**SELECTED PASSAGE**

════════════════

RADOS objects are not merely data containers: The also provide synchronization, locking, and access to a key value database. The data portion has file like operations.

Data

The following operations are to the data part of the object, which can contain arbitrary byte data.

Synchronous

  • create
  • remove
  • write
  • write_full - Write full object. May overwrite if exists.
  • clone_range - Copy part of an object to another
  • append
  • read
  • truncate
  • zero - Overwrite part of the object with zeros
  • stat - Get size and MTime

Async

Most synchronous operations have asynchronous counterparts. Async operations use a callback mechanism to signal completion.

Misc

  • set_alloc_hint - Advise backend on expected object size

TMap

The TMap operations offer key/value-like access to the data part of the object. It was deprecated in favor of the Object Map API described below.

  • tmap_put
  • tmap_get
  • tmap_update
  • tmap_to_omap - Convert TMap to Object Map

Structured Data

Object Maps are basically a key/value database attached to the object name, that is not part of the regular data. Objects may have both Object Maps and regular data.

The difference between Object Maps, TMaps and Extended Attributes is subtle: See this mailinglist thread for more details.

Object Map

  • omap_get_vals
  • omap_get_keys
  • omap_get_header
  • omap_get_vals_by_keys
  • omap_set
  • omap_set_header
  • omap_clear
  • omap_rm_keys

Extended Attributes

Extended Attributes are similar to filesystem xattrs and behave much like them.

════════════════

**WHAT IS ASKED**
- A) Rewrite the paragraph of the RADOS objects text that begins "Object Maps are basically" as one shorter sentence, keeping its main facts.
- B) Quote the RADOS objects text word for word, starting with "RADOS objects are" and going on through "overwrite if exists.".
- C) Decide whether each statement agrees with the RADOS objects text. Answer yes or no for each and quote the words of the text that settle it.
(i) The TMap operations were deprecated in favor of the Object Map API.
(ii) An object cannot hold both an Object Map and regular data.
(iii) Async operations signal completion through a callback mechanism.

**DATASET EXCERPTS**
════════════════

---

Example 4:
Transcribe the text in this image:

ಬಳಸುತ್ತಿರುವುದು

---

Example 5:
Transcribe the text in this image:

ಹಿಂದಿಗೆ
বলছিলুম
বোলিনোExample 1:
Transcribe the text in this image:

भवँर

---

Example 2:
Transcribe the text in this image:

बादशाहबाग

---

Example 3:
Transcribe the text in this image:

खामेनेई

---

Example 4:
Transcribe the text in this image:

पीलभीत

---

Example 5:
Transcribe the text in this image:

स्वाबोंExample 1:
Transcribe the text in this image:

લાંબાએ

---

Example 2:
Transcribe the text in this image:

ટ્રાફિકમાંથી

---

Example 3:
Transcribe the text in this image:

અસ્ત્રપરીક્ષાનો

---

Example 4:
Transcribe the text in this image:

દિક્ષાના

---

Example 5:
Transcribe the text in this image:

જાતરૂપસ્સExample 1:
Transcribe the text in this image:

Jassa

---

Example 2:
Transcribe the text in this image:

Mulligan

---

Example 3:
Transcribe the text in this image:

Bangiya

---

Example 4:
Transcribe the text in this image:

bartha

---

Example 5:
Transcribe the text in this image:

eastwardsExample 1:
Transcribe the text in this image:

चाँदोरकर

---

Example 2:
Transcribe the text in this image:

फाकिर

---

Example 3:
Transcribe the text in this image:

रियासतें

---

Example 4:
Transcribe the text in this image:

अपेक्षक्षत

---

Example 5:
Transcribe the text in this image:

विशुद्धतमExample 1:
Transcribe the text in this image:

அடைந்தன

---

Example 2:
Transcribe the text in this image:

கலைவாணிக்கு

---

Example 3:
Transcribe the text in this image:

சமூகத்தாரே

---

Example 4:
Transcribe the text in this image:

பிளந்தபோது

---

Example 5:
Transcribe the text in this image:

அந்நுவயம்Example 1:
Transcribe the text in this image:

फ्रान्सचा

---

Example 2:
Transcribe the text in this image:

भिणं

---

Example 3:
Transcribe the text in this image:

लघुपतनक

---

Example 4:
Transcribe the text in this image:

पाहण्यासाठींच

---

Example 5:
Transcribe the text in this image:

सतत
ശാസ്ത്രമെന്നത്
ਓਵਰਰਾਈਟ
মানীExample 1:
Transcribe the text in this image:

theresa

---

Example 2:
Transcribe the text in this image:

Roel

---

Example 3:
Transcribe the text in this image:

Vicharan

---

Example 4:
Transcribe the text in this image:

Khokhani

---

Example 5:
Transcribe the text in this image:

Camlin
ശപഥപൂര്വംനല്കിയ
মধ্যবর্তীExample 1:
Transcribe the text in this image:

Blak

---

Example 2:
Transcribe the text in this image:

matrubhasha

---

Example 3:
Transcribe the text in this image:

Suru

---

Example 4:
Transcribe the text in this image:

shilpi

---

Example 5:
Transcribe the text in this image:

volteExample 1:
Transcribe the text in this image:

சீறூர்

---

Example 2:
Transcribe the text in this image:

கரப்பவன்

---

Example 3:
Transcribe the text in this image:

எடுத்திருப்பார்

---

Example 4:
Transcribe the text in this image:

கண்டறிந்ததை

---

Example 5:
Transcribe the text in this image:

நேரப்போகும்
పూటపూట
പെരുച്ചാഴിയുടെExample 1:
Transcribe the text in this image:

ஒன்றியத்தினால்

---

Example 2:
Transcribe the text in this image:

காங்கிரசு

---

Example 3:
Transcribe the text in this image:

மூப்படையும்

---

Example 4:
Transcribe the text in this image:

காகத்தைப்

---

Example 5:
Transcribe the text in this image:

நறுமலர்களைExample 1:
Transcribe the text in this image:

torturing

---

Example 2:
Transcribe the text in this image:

════════════════

**COMPLETED EXERCISE**
- A) An Object Map is a key/value database attached to an object's name, kept apart from the regular data, and an object may hold both.

- B)
RADOS objects are not merely data containers: The also provide synchronization, locking, and access to a key value database. The data portion has file like operations.

Data

The following operations are to the data part of the object, which can contain arbitrary byte data.

Synchronous

  • create
  • remove
  • write
  • write_full - Write full object. May overwrite if exists.

- C)
(i) Yes: "It was deprecated in favor of the Object Map API described below."
(ii) No: "Objects may have both Object Maps and regular data."
(iii) Yes: "Async operations use a callback mechanism to signal completion."